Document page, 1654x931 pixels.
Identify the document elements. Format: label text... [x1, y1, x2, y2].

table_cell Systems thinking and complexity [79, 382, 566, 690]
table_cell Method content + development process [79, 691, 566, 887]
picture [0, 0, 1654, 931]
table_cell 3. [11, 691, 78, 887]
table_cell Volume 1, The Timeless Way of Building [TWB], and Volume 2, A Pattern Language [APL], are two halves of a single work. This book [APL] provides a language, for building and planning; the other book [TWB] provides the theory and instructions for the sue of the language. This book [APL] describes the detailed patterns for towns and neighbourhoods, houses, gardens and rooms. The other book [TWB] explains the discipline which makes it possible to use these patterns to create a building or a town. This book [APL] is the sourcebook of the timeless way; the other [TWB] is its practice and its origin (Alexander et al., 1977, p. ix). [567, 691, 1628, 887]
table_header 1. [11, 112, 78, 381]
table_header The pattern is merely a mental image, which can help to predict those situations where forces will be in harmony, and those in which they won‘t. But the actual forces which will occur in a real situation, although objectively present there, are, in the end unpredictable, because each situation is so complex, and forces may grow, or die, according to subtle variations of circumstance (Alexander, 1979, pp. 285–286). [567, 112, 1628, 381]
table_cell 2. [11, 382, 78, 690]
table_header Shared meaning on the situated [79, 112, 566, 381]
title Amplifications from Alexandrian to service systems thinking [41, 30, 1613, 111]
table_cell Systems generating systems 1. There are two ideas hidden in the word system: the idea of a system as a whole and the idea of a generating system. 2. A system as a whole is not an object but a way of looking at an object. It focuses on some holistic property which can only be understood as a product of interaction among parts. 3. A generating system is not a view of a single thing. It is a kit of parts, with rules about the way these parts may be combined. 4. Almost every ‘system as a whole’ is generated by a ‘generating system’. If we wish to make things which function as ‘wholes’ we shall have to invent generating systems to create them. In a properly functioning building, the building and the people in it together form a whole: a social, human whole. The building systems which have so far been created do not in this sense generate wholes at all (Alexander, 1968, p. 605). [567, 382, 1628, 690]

#####

Exercise details:
Switch "complexity" to "emergence" in everything from the line with "table_cell Systems thinking" down to the line with "table_cell 3. [11, 691, 78, 887]" in the material, and return only those lines with no other change.

Response:
table_cell Systems thinking and emergence [79, 382, 566, 690]
table_cell Method content + development process [79, 691, 566, 887]
picture [0, 0, 1654, 931]
table_cell 3. [11, 691, 78, 887]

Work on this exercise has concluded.